Côte d’Ivoire – Quand Abidjan s’auto-impose un couvre-feu

A Abidjan, au coucher du soleil, tout le monde se précipite pour rentrer à la maison. C’est l’heure choisie par des transporteurs véreux de la ville pour monter les enchères sur les tarifs qui passent facilement du simple au double. Ils rattrapent ainsi le manque à gagner de la journée. Et c’est ainsi depuis qu’une certaine morosité s’est installée sur fond de peur, à l’approche de l’élection présidentielle.

C’est désormais le constat. A 21 heures, plus personne n’ose s’aventurer dehors sauf ceux qui ont des urgences incompressibles à régler. De Yopougon à Port-Bouët, en passant par les quartiers huppés de Cocody et du Plateau, même constat. « C’est devenu difficile pour nous en cette période. Alors que, habituellement, on bouclait notre recette avant 19 heures, maintenant même jusqu’à 21 heures ou 22 heures, on n’arrive même plus à avoir la recette », se désole un conducteur de taxi communal à Yopougon.

L’élection présidentielle du 31 octobre est présentée comme un rendez-vous de tous les dangers. Les rumeurs s’amplifient chaque jour via les réseaux sociaux. Quand on ajoute à cela, le discours peu rassurant des différents camps politiques opposés, tout est réuni pour donner de la trouille au citoyen ordinaire.

Maquis, bars, restaurants et autres lieux de spectacle ont pour la plupart réaménagé les heures de fermeture. C’est le cas au supermarché Cap Nord où le restaurant ferme à 18 heures et le gérant se voit obligé de mettre la pression à ses derniers clients pour tenir cette heure de bouclage. « Monsieur nous fermons à 18 heures. C’est une consigne donc si vous pensez que vous allez débordé nous vous prions de trouver un autre lieu », fait savoir le gérant de ce petit restaurant de luxe à Cap Nord au quartier Riviera 3 dans la commune de Cocody. L’on ne sait d’où vient vraiment la consigne mais ici, on ne veut prendre aucun risque au regard de l’actualité qui s’enflamme au fil des jours et qui enflamme également les bus de la Sotra, la seule société de transport public à Abidjan qui a déjà perdu plusieurs de ses autobus.
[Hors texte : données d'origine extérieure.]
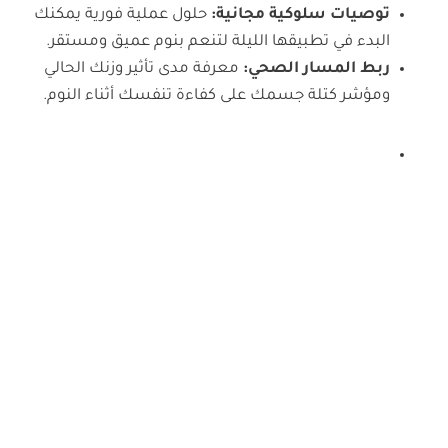
توصيات سلوكية مجانية:
حلول عملية فورية يمكنك
البدء في تطبيقها الليلة لتنعم بنوم عميق ومستقر.
ربط المسار الصحي:
معرفة مدى تأثير وزنك الحالي
ومؤشر كتلة جسمك على كفاءة تنفسك أثناء النوم.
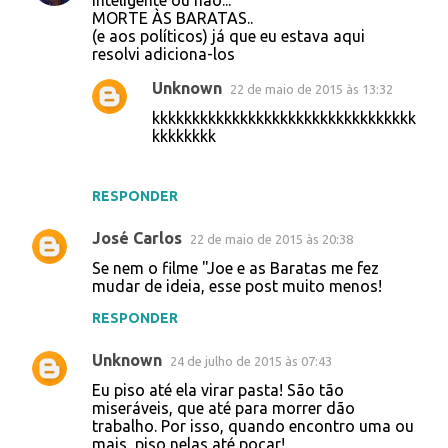
inteligente ou não...
MORTE ÀS BARATAS..
(e aos políticos) já que eu estava aqui
resolvi adiciona-los
Unknown
22 de maio de 2015 às 13:32
kkkkkkkkkkkkkkkkkkkkkkkkkkkkkkkkk
kkkkkkkk
RESPONDER
José Carlos
22 de maio de 2015 às 20:38
Se nem o filme "Joe e as Baratas me fez
mudar de ideia, esse post muito menos!
RESPONDER
Unknown
24 de julho de 2015 às 07:43
Eu piso até ela virar pasta! São tão
miseráveis, que até para morrer dão
trabalho. Por isso, quando encontro uma ou
mais, piso nelas até pocar!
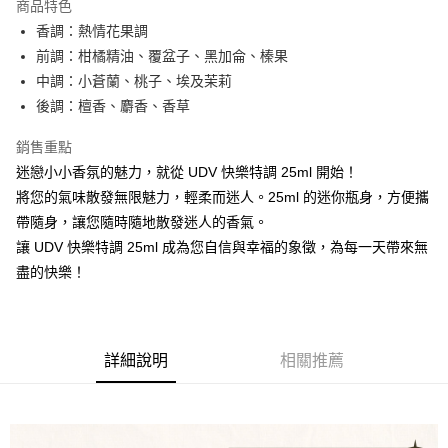
商品特色
合作金庫商業銀行
第一商業銀行
超商取貨付款
香調：熱情花果調
華南商業銀行
彰化商業銀行
前調：柑橘精油、覆盆子、黑加侖、榛果
LINE Pay
上海商業儲蓄銀行
台北富邦商業銀行
國泰世華商業銀行
兆豐國際商業銀行
中調：小蒼蘭、桃子、埃及茉莉
街口支付
臺灣中小企業銀行
台中商業銀行
後調：檀香、麝香、香草
匯豐（台灣）商業銀行
華泰商業銀行
悠遊付
聯邦商業銀行
遠東國際商業銀行
銷售重點
元大商業銀行
永豐商業銀行
全盈+PAY
迷戀小小香氛的魅力，就從 UDV 快樂特調 25ml 開始！
玉山商業銀行
星展（台灣）商業銀行
將您的氣味散發無限魅力，輕柔而迷人。25ml 的迷你瓶身，方便攜
台新國際商業銀行
中國信託商業銀行
AFTEE先享後付
帶隨身，讓您隨時隨地散發迷人的香氣。
台灣樂天信用卡公司
相關說明
讓 UDV 快樂特調 25ml 成為您自信與幸福的象徵，為每一天帶來無
【關於「AFTEE先享後付」】
ATM付款
盡的快樂！
AFTEE先享後付是「在收到商品之後才付款」的支付方式。 讓您購物簡單
便利好安心！
１．簡單：不需註冊會員、不需綁卡、不需儲值。
運送方式
２．便利：只要手機號碼，簡訊認證，即可結帳。
３．安心：先確認商品／服務後，再付款。
全家取貨付款
詳細說明
相關推薦
每筆NT$80，滿NT$1,000(含以上)免運費
【「AFTEE先享後付」結帳流程】
１．於結帳方式選擇「AFTEE先享後付」後，將跳轉至「AFTEE先享後付」
7-11取貨付款
結帳頁面，進行簡訊認證並確認金額後，即可完成結帳。
２．訂單成立數日內，您將收到繳費通知簡訊。
每筆NT$80，滿NT$1,000(含以上)免運費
Des pertes estimées à plus d’un milliard de FCFA par le ministère des Transports.

A Yopougon, des points chauds comme au quartier Maroc Kimi ont perdu de leur chaleur du soir. La clientèle est de moins en moins nombreuse. Dans ces conditions, les vendeuses de poisson braisé et autres mets sont amenés à revoir leur provision. « Avant, je pouvais vendre un contenu entier de mon frigo de poissons. Maintenant ce n’est plus le cas », révèle une commerçante qui veut que la date du 31 octobre passe rapidement pour que tout le monde retrouve le sourire.

Comme on peut le constater, les populations ne sont pas trop préoccupées par qui va gagner l’élection qu’elles redoutent d’ailleurs. Leur aspiration est plutôt portée sur la paix pour que prospèrent à nouveau les activités actuellement en berne du fait de cette situation tendue.

Ce qui rajoute à l’inquiétude et qui encourage les gens à rester chez eux, ce sont les patrouilles policières qui se sont intensifiées ces derniers temps.

A Yopougon, au niveau du 16e arrondissement de police, un check-point est érigé le soir avec du bric-à-brac. Là, policiers et militaires procèdent à des contrôles et à des fouilles de taxis. Les usagers subissent également les contrôles d’identité. Et malheur à celui qui n’a pas sa pièce. Il est traité selon son apparence ou selon le confort de sa poche. Quelquefois, ce contrôle peut se terminer au violon du commissariat, juste à côté. Dans cet environnement fait de menaces et de méfiance, les forces de l’ordre adoptent des réflexes en violation des droits de l’homme. Une nuit, le jeudi 22 octobre, devant le palais de justice de Yopougon, un jeune homme a été sévèrement molesté et trainé à terre près d’un cargo de la police nationale, sous le regard interrogateur des passants. Des actes qui ne font qu’ajouter à la psychose, amplifiée surtout par les rumeurs en tout genre.

Mais jusque-là, rien n’est fait pour apaiser les populations. Les discours s’enflamment. Le pouvoir reste concentré sur l’organisation d’une élection. L’opposition reste ancrée sur son boycott actif et sa désobéissance civile.

Les Abidjan, eux ont choisi l’obéissance à la survie. Le jour venu, ceux qui ont encore quelques moyens se ruent sur les rayons des supermarchés pour faire des provisions.

Après 2011, ils veulent voir le sort que les politiciens leur réservent en cette année électorale.